**Written exercise:** Write out every line of text in the listing below word for word, leaving out the pictures.

— start of Listed entries —

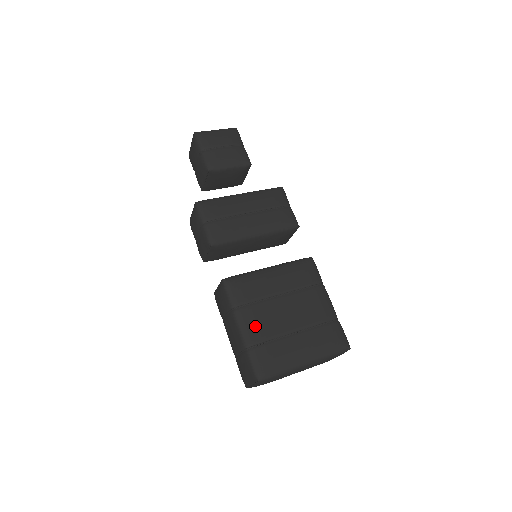
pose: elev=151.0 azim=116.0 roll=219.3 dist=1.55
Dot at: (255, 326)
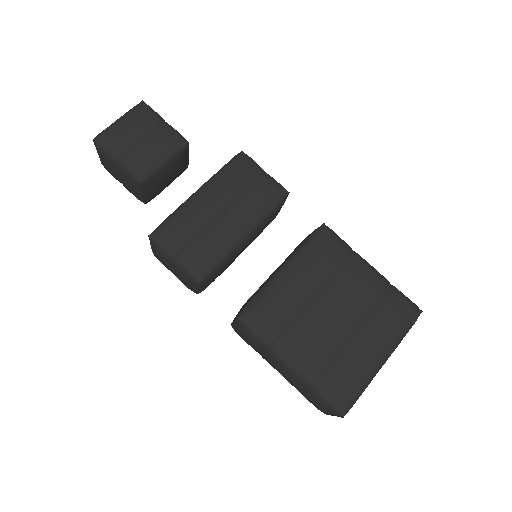
Dot at: (305, 354)
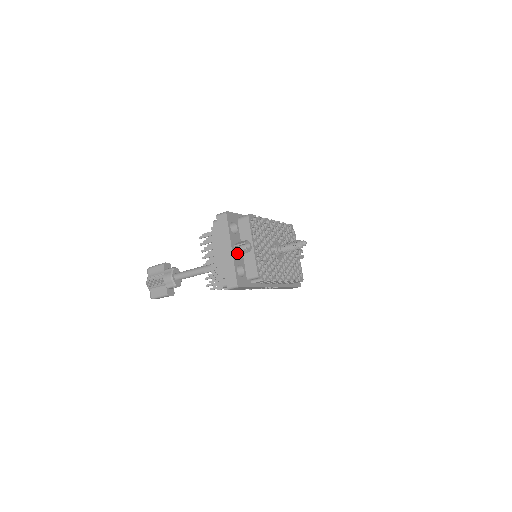
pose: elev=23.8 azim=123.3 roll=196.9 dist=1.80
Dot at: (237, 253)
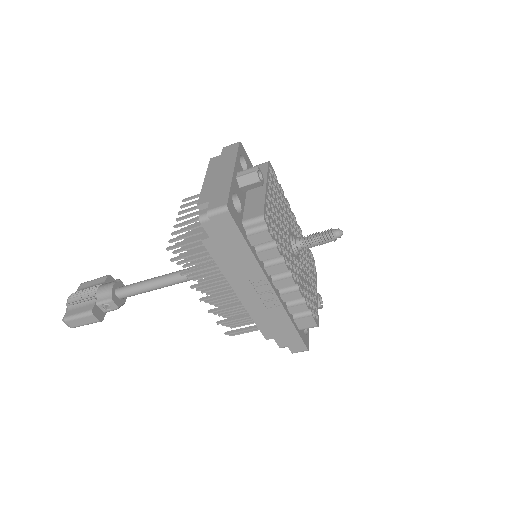
Dot at: (239, 182)
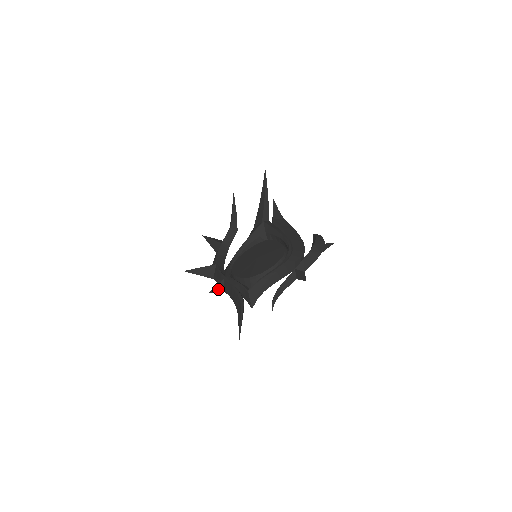
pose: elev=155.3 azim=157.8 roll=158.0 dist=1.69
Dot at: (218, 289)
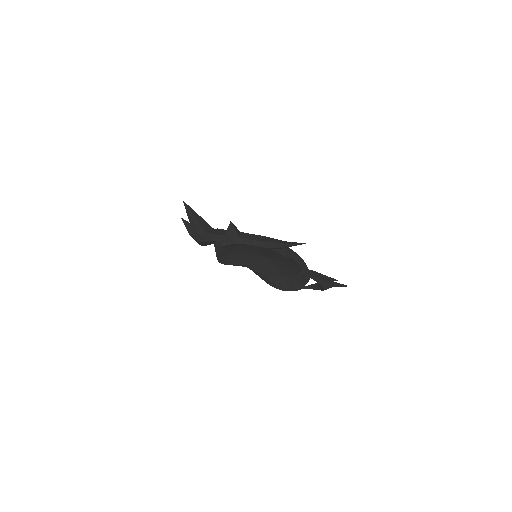
Dot at: (236, 229)
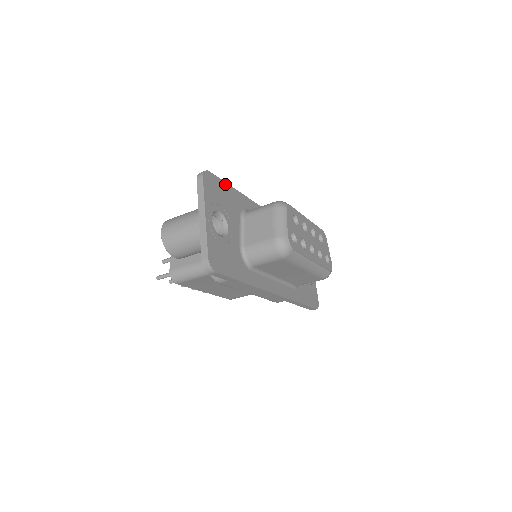
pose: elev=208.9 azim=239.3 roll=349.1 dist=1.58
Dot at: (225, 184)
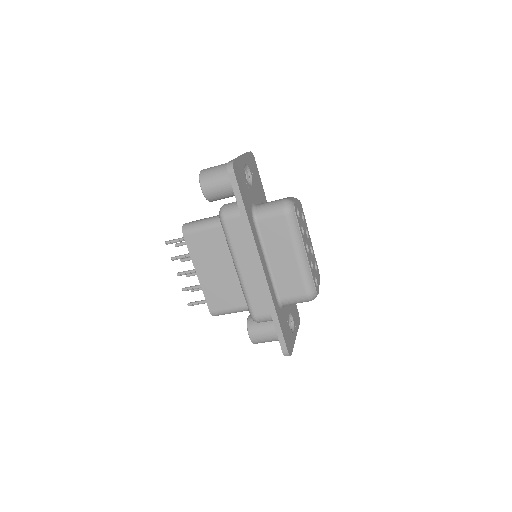
Dot at: (260, 179)
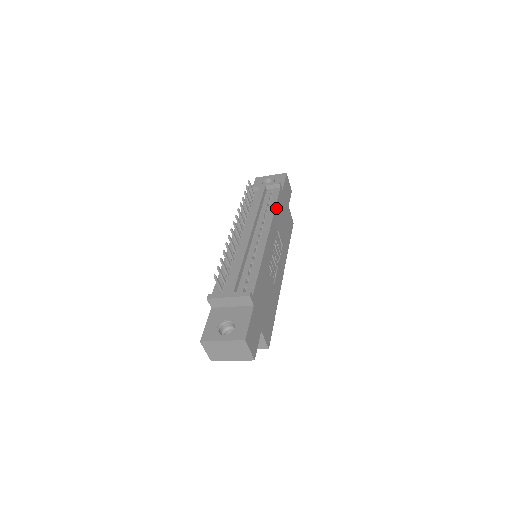
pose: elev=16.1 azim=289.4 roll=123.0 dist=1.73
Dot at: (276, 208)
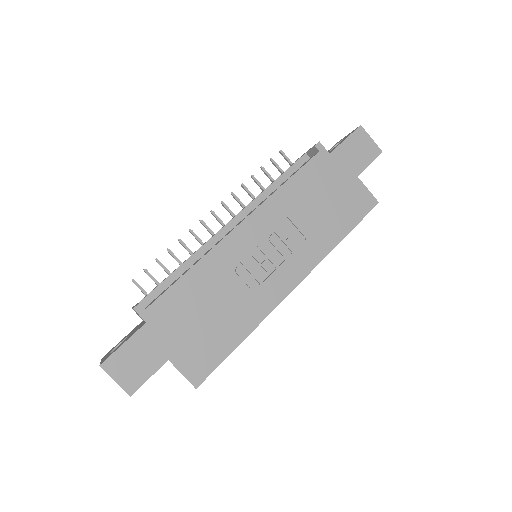
Dot at: (289, 184)
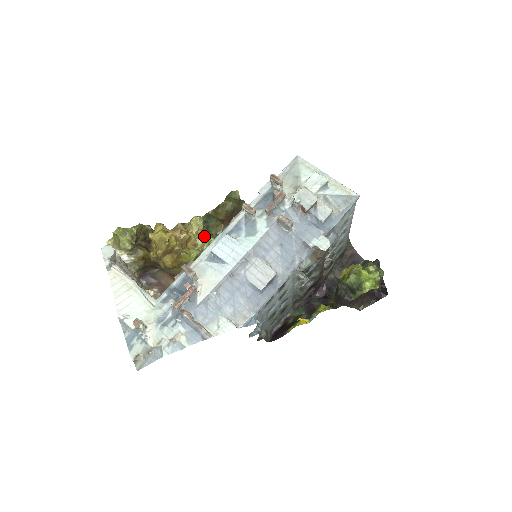
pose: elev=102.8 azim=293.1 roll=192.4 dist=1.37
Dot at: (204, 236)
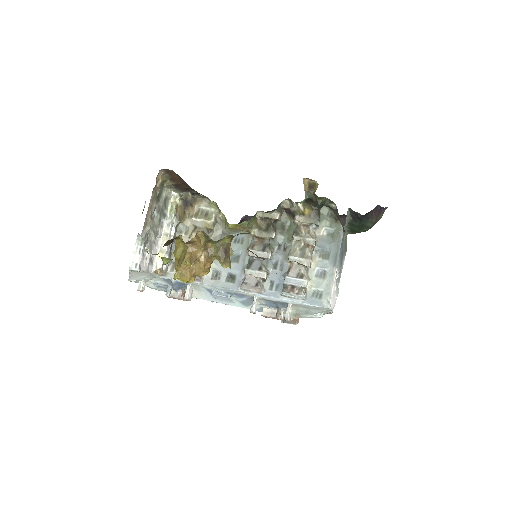
Dot at: occluded
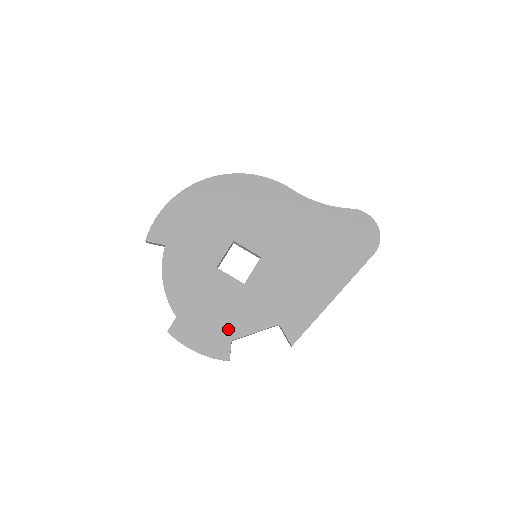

— end of Listed entries —

**Solution to this exercise:**
pose: elev=151.0 azim=116.0 roll=219.3 dist=1.55
Dot at: (255, 326)
Dot at: (305, 354)
pose: elev=23.8 azim=123.3 roll=196.9 dist=1.80
Dot at: (237, 253)
Dot at: (239, 182)
pose: elev=155.3 azim=157.8 roll=158.0 dist=1.69
Dot at: (218, 289)
Dot at: (236, 229)
pose: elev=208.9 azim=239.3 roll=349.1 dist=1.58
Dot at: (225, 184)
Dot at: (260, 179)
pose: elev=16.1 azim=289.4 roll=123.0 dist=1.73
Dot at: (276, 208)
Dot at: (289, 184)
pose: elev=102.8 azim=293.1 roll=192.4 dist=1.37
Dot at: (204, 236)
Dot at: occluded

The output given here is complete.